Hi,
I've compiled Maxima (from CVS) with ABCL (from svn)
and run_testsuite() shows just a few errors due to
different floating point results. Hurray!
The key change to Maxima seems to have been changing
EQ to EQUAL in a pattern-matching function ...
In ABCL it appears that numbers are not necessarily EQ
so a lot of patterns failed. Since the pattern-matching
stuff is widely used in Maxima (especially integrals)
there were a lot of failed tests.
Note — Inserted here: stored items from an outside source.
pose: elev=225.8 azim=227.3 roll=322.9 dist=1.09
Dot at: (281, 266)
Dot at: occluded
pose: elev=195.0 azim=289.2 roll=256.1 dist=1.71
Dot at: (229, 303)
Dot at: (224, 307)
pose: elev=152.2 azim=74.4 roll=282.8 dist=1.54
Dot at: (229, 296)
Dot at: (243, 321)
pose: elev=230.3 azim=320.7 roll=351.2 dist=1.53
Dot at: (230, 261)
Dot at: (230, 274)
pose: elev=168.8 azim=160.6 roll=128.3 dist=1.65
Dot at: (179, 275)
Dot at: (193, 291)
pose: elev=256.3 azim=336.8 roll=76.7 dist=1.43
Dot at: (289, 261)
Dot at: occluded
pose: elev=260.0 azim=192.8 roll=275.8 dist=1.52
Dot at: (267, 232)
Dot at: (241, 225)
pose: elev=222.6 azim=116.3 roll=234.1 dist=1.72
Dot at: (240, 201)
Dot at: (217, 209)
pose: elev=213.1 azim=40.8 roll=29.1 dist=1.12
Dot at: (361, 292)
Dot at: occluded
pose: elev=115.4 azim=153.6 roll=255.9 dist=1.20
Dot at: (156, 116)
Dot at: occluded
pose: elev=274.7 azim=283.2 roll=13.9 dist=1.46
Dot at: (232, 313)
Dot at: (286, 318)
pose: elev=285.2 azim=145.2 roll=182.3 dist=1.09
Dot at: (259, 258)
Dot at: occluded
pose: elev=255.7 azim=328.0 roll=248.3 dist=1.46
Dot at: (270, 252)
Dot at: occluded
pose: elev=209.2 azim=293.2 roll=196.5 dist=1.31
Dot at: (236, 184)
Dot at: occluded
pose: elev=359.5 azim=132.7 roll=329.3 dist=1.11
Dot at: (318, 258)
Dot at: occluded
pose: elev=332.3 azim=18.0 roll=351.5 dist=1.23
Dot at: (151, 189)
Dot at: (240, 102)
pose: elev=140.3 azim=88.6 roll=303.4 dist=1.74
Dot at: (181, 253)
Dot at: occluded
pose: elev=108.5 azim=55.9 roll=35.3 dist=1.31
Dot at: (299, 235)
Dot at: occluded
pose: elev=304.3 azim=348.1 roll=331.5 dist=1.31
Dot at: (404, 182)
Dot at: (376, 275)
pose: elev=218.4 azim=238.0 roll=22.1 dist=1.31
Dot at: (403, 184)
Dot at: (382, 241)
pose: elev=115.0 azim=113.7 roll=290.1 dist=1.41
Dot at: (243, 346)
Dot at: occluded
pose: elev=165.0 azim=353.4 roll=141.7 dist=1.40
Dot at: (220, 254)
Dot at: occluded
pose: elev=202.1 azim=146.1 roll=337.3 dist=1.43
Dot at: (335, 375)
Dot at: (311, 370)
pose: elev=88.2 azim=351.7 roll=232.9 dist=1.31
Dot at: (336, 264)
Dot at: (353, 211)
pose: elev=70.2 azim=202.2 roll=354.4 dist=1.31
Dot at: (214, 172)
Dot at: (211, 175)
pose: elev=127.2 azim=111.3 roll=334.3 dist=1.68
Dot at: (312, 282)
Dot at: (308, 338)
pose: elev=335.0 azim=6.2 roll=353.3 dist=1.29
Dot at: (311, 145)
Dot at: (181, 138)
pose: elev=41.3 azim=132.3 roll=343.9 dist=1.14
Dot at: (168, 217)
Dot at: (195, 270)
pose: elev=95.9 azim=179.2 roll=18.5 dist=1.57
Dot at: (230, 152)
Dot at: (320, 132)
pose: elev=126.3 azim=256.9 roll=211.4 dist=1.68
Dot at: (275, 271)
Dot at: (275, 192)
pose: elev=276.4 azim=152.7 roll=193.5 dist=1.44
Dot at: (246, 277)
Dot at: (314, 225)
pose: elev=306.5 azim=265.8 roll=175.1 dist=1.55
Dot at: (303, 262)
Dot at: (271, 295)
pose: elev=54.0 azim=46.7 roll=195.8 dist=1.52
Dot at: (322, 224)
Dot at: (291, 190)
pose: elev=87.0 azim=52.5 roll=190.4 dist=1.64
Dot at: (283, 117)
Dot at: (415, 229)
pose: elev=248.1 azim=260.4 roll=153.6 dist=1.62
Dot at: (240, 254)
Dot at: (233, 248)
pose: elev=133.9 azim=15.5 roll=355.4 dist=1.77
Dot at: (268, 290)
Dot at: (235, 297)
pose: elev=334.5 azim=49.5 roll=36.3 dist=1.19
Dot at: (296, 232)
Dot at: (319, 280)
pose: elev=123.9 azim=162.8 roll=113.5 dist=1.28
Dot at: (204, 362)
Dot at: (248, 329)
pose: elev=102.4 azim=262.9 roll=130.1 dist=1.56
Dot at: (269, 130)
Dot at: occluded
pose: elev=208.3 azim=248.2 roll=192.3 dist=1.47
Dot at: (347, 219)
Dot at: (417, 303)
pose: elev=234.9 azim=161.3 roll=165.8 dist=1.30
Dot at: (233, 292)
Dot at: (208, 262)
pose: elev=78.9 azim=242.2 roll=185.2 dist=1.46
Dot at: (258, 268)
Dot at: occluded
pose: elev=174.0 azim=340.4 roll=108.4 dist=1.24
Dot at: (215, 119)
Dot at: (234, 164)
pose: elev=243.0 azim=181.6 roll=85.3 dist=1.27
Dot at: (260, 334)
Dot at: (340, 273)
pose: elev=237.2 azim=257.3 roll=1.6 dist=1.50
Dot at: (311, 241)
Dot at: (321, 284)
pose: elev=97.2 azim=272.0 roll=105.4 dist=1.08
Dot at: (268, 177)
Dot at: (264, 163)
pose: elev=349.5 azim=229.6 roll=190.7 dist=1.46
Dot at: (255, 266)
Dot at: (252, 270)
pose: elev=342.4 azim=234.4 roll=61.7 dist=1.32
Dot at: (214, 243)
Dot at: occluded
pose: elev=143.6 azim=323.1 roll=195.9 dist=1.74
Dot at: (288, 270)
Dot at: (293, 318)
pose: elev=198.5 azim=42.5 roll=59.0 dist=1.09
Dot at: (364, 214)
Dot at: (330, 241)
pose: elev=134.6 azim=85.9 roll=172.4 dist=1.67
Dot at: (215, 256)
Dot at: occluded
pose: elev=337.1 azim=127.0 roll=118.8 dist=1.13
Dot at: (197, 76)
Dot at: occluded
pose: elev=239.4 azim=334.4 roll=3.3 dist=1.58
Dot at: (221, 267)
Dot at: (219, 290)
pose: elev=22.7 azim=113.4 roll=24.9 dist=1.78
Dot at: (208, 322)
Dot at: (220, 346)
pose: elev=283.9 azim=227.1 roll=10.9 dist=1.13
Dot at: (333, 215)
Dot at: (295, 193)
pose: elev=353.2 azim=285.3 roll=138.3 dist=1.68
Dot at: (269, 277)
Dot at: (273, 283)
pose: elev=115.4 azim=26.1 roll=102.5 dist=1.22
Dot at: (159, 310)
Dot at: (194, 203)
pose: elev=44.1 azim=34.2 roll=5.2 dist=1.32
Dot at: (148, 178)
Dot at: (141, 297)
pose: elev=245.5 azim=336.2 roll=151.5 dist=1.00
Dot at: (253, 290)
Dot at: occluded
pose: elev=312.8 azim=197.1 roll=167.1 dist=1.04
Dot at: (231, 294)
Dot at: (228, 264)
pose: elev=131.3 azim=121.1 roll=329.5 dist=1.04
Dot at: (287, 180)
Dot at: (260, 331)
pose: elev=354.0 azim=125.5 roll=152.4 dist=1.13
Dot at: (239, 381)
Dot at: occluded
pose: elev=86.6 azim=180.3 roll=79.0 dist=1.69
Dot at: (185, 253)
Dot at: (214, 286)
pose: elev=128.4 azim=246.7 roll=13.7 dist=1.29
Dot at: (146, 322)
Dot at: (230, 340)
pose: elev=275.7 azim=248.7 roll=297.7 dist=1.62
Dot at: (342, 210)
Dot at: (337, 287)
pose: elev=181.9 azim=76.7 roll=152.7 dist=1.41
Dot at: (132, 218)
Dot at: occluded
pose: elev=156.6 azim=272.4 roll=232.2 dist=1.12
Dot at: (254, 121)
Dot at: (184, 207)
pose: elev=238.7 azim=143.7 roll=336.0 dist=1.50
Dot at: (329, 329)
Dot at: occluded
Just that one change
seems to have fixed dozens of test failures!
I found it necessary to run the autoconf machinery
(sh bootstrap && ./configure at least; I ran make as
well, although I don't know if that's actually necessary,
and then I ran configure.lisp as described in INSTALL.lisp)
before compiling with ABCL via:
(require 'asdf) (asdf:operate 'asdf:load-op :maxima)
Without the autoconf stuff, src/autoconf-variables.lisp
has incorrect values, it seems.
Maxima + ABCL is extremely slow -- something like 7 times
slower than Maxima + Clisp, which is the slowest of the
established Lisp implementations I've tried (GCL, ECL,
SBCL, CMUCL, and Clisp). I'm working on Linux, maybe it
helps to run on Windows -- I'm thinking the Java
implementation might be faster. Just a guess.
I'm pretty excited about the possibilities here.
A long-term project is to organize Maxima into modules
in hopes of making it possible to load different modules
a la carte -- I think that might make it attractive for
bolting it onto different projects.
Thanks to the ABCL developers for all their work.